--- DATA TO EXAMINE ---

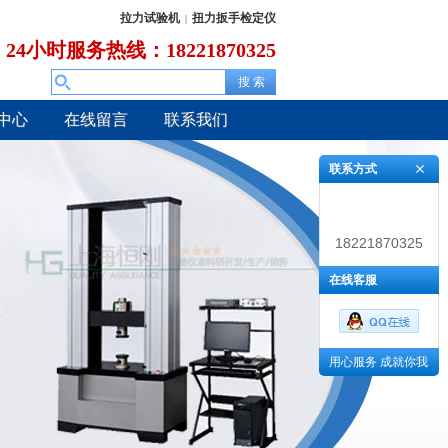
拉力试验机
扭力扳手检定仪
|
24小时服务热线：18221870325
中心
在线留言
联系我们
联系方式
18221870325
在线客服
用心服务 成就你我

---

# [WORK TO COMPLETE]
Repeat each line above exactly as it reads, omitting any pictures.

# [THE COMPLETED TASK]
拉力试验机
扭力扳手检定仪
|
24小时服务热线：18221870325
中心
在线留言
联系我们
联系方式
18221870325
在线客服
用心服务 成就你我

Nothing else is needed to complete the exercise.